A partir disso, a vida do atleta mudou por completo. São anos de carreira e desde 2009 ele representa a Seleção Brasileira. No seu currículo, como grande destaque, está a medalha de prata conquistada no Parapan de 2015, nas duplas. Em entrevista ao Observatório do Esporte, Daniel falou sobre a carreira, os desafios e o momento do esporte paralímpico no Brasil.

Como você conheceu o tênis e como foi o começo da sua carreira no esporte?
Eu comecei através de um professor de História que eu tive, quando estudava na E.E. Geraldo Teixeira da Costa em Santa Luzia/MG, esse professor chama Mário, ele me colocou no esporte paralímpico e simplesmente sumiu, nunca mais eu encontrei ele. Foi como um anjo que apareceu só para fazer o bem para mim e sumiu. O pai desse professor é cego e foi com ele que o Mário pediu uma indicação de uma ONG que mexia com esporte paralímpico, isso foi no final de 2005 e essa ONG chamava tênis para todos, que era em Belo Horizonte.

Daniel representa a Seleção Brasileira desde 2009. (Foto: Gabriel Heusi)

Daniel representa a Seleção Brasileira desde 2009.                    (Foto: Gabriel Heusi)

Já viveu alguma situação difícil que acredita ter superado com a ajuda do esporte? Pode nos contar sobre?
Acho que a situação mais difícil foi a amputação da minha perna, em setembro de 2013. Foi através do esporte que eu tive coragem de fazer isso. Nasci com a má formação na perna direita e em 2013 eu já jogava torneios nacionais e internacionais, quando voltei me contaram da possibilidade de amputar, mas nunca tive coragem. Fiz acompanhamento, passei por psicólogo, mas tinha medo de que algo desse errado e que isso me desse mais problemas. Chegando de uma viagem dos Estados Unidos saiu uma vaga para a amputação e todos me aconselhavam a amputar. Nunca tinha pensado, com medo de complicações. Acho que esse desafio enfrentei e venci com a ajuda do esporte.

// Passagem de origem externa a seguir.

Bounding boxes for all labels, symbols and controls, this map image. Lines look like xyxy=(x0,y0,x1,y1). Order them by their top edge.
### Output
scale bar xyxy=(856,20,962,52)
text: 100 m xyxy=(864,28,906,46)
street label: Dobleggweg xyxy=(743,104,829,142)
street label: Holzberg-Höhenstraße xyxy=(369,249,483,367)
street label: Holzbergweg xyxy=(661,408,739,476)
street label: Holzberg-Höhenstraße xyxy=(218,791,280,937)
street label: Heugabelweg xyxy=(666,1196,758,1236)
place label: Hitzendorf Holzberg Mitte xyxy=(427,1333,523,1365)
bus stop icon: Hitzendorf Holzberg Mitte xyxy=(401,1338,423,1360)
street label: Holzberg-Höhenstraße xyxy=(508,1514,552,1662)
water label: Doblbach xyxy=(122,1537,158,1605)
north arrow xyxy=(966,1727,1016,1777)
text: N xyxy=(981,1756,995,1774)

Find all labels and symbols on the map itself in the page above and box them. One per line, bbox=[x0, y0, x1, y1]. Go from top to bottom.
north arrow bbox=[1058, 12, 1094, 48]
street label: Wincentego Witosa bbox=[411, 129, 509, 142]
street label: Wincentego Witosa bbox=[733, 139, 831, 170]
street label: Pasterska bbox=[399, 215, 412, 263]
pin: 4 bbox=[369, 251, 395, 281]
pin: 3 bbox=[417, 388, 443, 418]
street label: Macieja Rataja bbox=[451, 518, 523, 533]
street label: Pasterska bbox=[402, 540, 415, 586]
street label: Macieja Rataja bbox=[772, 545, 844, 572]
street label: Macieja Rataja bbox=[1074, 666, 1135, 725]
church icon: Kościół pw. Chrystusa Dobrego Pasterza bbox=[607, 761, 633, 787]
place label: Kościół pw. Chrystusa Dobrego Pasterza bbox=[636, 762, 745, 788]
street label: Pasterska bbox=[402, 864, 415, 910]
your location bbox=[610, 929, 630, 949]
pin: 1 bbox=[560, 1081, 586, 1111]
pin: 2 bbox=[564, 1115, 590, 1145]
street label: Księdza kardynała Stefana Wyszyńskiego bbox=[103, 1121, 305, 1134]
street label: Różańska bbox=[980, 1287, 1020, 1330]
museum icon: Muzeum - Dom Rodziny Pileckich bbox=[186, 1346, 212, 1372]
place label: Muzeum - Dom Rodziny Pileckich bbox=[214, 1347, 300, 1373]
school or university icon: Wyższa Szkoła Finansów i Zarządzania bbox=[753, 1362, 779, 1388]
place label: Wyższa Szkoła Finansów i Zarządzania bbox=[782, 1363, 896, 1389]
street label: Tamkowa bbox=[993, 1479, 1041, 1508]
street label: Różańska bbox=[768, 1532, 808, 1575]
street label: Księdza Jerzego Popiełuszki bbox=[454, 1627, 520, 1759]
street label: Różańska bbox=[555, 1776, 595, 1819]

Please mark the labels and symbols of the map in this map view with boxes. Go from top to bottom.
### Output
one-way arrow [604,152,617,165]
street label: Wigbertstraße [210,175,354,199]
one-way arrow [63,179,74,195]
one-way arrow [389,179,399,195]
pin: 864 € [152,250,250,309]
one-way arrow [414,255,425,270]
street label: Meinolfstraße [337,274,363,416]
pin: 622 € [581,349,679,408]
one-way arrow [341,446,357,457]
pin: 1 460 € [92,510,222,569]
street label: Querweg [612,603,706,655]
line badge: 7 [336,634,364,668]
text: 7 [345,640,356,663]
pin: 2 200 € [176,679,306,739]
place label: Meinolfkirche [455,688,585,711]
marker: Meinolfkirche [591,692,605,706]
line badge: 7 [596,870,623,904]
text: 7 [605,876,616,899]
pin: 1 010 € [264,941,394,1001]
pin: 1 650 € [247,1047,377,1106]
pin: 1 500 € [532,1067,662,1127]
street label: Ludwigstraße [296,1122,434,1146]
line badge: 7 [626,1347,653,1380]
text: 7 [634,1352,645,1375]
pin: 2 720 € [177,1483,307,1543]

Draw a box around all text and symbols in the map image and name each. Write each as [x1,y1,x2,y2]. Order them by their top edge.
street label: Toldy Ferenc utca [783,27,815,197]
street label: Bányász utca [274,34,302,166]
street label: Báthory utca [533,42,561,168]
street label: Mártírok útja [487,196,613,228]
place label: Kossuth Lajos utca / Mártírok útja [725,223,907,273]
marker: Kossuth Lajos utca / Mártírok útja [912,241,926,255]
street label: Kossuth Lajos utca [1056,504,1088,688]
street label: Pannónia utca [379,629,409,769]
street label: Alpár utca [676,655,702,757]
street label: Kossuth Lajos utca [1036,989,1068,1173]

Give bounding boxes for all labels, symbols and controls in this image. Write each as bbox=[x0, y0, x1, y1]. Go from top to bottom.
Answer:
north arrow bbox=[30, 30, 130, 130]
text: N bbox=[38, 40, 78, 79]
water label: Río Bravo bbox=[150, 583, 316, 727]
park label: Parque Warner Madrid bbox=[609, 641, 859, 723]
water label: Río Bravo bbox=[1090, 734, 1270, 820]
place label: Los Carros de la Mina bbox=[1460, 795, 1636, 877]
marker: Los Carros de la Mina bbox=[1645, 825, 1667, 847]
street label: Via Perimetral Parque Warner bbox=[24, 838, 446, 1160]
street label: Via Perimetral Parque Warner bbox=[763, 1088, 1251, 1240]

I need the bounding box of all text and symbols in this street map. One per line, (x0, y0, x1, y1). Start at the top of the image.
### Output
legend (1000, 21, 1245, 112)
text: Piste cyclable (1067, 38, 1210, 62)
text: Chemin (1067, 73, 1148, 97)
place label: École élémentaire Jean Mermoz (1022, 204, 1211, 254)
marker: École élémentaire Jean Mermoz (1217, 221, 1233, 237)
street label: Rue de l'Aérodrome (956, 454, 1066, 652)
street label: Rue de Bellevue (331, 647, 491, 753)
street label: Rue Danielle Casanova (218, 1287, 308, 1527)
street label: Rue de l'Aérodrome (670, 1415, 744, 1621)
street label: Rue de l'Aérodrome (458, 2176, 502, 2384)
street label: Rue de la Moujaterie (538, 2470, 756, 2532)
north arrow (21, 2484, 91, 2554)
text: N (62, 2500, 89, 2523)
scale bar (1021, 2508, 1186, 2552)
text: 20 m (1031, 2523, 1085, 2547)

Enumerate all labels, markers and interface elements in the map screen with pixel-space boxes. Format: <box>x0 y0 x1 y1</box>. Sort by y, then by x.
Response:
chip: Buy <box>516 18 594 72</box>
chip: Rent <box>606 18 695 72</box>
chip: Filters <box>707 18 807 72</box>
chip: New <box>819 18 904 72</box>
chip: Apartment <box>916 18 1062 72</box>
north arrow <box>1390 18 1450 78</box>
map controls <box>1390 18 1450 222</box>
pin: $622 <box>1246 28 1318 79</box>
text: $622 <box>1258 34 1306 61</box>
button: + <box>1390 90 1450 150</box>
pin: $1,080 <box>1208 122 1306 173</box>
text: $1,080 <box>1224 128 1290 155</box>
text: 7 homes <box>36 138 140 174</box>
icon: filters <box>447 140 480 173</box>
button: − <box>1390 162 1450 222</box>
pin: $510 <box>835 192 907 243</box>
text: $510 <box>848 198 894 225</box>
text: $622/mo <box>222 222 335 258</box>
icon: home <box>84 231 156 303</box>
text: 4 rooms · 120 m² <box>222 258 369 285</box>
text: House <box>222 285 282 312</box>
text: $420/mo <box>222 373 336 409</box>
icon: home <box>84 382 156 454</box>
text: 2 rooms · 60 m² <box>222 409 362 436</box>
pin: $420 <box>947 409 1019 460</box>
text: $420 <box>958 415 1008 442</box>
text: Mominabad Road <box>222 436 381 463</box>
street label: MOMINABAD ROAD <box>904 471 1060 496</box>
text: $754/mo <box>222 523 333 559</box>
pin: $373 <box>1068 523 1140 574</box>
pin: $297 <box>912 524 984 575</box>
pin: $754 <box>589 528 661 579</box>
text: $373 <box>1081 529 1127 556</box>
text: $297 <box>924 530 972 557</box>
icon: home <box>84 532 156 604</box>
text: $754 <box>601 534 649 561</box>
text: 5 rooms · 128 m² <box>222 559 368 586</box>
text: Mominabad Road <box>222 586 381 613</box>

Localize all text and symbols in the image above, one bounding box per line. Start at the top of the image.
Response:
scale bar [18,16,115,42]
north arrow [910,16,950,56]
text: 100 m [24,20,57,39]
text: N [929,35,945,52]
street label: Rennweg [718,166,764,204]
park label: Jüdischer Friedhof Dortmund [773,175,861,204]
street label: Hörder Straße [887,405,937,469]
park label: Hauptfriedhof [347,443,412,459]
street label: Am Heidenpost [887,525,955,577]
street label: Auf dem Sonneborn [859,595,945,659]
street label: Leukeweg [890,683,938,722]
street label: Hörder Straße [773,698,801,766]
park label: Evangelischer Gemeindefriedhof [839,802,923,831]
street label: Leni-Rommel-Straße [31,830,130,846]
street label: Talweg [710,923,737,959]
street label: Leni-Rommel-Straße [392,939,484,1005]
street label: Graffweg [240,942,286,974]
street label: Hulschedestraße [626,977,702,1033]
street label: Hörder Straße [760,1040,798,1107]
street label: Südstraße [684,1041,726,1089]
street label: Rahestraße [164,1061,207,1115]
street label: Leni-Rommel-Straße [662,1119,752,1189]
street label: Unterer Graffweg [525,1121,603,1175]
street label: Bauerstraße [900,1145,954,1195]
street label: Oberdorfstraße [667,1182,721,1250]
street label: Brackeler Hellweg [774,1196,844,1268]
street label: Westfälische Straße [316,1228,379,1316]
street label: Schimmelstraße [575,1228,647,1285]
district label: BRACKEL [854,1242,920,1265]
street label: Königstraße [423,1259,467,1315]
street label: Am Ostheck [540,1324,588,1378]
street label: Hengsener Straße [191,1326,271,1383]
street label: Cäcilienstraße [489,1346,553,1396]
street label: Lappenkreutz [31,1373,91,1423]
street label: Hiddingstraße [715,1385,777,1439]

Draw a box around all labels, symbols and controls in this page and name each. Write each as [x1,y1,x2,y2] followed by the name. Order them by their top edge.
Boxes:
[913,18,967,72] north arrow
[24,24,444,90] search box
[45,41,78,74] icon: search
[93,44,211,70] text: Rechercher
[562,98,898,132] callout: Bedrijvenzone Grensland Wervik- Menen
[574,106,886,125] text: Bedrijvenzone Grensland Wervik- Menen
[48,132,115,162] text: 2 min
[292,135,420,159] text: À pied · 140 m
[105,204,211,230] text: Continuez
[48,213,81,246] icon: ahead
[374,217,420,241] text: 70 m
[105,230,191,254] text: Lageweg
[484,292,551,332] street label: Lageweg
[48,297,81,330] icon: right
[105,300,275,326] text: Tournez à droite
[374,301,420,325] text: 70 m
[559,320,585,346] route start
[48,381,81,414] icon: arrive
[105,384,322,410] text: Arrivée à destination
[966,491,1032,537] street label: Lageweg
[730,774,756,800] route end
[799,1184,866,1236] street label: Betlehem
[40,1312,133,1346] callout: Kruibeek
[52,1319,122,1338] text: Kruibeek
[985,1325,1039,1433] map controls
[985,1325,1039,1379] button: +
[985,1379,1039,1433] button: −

O que o esporte representa em sua vida hoje?
O esporte sempre representou muitas coisas boas na minha vida. Então tudo o que eu tenho e sou, sou grato ao esporte. Eu tive que superar muitas coisas, muitas dificuldades, então poderia estar vivendo uma outra vida e através do esporte consegui dar a volta por cima e hoje sou atleta referência no Brasil, já fui em mais de 20 países por causa do esporte, casei por causa do esporte também – conheci minha esposa fisioterapeuta por causa do esporte. Então me deu e está me dando muitas coisas boas. Então, tenho que agradecer a Deus pelas coisas que consegui e pela garra que eu tenho, porque tenho que buscar, não tem nada que é fácil. Se você não acreditar e não ver que é possível, você não tem nada. O esporte para mim é grande parte da vida, porque é o que me move.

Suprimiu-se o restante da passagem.